§ **Exercise goal**
Apart from the pictures, every entry below should be repeated exactly.
[Records provided Boundary: Start]
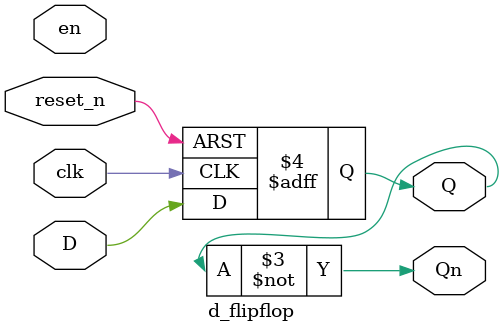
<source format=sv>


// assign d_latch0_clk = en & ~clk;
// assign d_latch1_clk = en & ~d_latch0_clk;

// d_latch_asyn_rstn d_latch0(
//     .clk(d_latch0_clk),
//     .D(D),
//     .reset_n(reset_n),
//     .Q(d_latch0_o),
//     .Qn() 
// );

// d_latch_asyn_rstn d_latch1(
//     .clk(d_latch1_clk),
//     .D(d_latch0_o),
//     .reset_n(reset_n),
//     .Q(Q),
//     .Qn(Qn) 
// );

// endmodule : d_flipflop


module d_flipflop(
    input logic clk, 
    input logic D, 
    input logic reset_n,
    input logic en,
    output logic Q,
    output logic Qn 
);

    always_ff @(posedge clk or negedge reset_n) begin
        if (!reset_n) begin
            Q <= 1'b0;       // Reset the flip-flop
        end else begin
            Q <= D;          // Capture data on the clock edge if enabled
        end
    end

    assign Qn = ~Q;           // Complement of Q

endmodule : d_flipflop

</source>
[Records provided Boundary: End]
§ **Result for this exercise**
<source format=sv>


// assign d_latch0_clk = en & ~clk;
// assign d_latch1_clk = en & ~d_latch0_clk;

// d_latch_asyn_rstn d_latch0(
//     .clk(d_latch0_clk),
//     .D(D),
//     .reset_n(reset_n),
//     .Q(d_latch0_o),
//     .Qn() 
// );

// d_latch_asyn_rstn d_latch1(
//     .clk(d_latch1_clk),
//     .D(d_latch0_o),
//     .reset_n(reset_n),
//     .Q(Q),
//     .Qn(Qn) 
// );

// endmodule : d_flipflop


module d_flipflop(
    input logic clk, 
    input logic D, 
    input logic reset_n,
    input logic en,
    output logic Q,
    output logic Qn 
);

    always_ff @(posedge clk or negedge reset_n) begin
        if (!reset_n) begin
            Q <= 1'b0;       // Reset the flip-flop
        end else begin
            Q <= D;          // Capture data on the clock edge if enabled
        end
    end

    assign Qn = ~Q;           // Complement of Q

endmodule : d_flipflop

</source>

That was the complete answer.